# TESTO DA LEGGERE:
====================
Siamo a Seveso (MB) e, tra le pareti dei Phaser Recording Studios, abbiamo intervistato i Frogg. La loro formazione attuale risale al 2018, con la voce di Letizia Merlo, le chitarre di Davide Silva e Luca Bisio, il basso di Federico Medana e la batteria di Mattia Santobuono. Ed è quest’ultima che accompagna lo sfondo dell’intervista, mentre Mattia viene ripreso per un video promozionale. Intanto, noi lo aspettiamo nell’altra stanza e parliamo con Davide, Luca e Federico. Letizia, purtroppo, non è potuta essere presente.
====================
# INFORMAZIONI MOSTRATE:
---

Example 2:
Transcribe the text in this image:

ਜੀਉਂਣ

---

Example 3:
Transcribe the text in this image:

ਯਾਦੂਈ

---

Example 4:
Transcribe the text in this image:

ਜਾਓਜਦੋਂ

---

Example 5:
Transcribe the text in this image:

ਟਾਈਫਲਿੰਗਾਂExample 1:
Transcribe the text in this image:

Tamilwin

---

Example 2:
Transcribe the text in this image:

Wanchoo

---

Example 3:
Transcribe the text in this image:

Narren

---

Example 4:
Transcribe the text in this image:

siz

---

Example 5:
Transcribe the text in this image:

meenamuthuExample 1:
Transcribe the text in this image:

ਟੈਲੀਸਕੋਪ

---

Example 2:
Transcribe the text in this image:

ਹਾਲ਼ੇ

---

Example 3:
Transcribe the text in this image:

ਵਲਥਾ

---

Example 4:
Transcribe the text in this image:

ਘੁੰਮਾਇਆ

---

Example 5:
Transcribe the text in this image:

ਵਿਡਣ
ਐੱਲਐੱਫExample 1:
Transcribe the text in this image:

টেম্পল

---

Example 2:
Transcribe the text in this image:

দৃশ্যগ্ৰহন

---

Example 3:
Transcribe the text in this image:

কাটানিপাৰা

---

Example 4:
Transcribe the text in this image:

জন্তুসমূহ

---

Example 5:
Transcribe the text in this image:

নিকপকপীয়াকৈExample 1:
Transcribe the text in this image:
====================
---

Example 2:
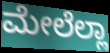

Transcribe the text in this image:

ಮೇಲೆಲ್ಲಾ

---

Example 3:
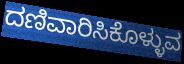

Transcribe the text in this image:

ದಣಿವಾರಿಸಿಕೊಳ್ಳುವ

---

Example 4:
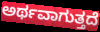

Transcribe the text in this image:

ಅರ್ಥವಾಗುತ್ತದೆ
====================
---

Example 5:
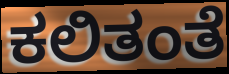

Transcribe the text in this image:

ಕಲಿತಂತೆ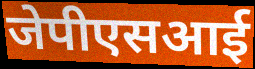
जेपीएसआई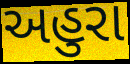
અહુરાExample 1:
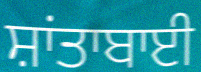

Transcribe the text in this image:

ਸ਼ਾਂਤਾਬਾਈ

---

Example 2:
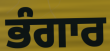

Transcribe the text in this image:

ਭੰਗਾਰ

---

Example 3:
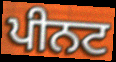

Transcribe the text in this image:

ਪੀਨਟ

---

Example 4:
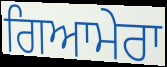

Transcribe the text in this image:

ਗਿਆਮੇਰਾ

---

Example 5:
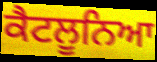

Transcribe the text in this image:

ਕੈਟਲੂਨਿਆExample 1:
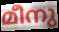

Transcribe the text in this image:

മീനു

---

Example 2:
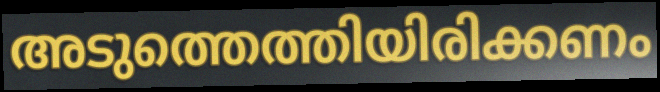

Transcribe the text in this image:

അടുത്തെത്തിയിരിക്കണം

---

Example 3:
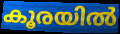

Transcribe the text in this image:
====================
# ESERCIZI SCRITTI:
a - Rispondi alle domande seguenti sul brano dedicato ai Frogg.
(i) In quale città si trovano i Phaser Recording Studios?
(ii) A che anno risale l'attuale formazione del gruppo?
(iii) Quale componente non ha potuto partecipare?
b - Scrivi il nome e cognome di tutti i componenti dei Frogg citati nel brano dedicato ai Frogg.
c - Stabilisci se ogni affermazione è d'accordo con il brano dedicato ai Frogg.
(i) Mattia Santobuono suona il basso.
(ii) Mattia viene filmato per un video promozionale.
(iii) Mentre aspettano, gli intervistatori parlano con Davide, Luca e Federico.

# SOLUZIONI DEGLI ESERCIZI:
a -
(i) Seveso (MB)
(ii) 2018
(iii) Letizia Merlo

b - Letizia Merlo, Davide Silva, Luca Bisio, Federico Medana, Mattia Santobuono

c -
(i) No: "il basso di Federico Medana e la batteria di Mattia Santobuono"
(ii) Sì: "mentre Mattia viene ripreso per un video promozionale"
(iii) Sì: "parliamo con Davide, Luca e Federico"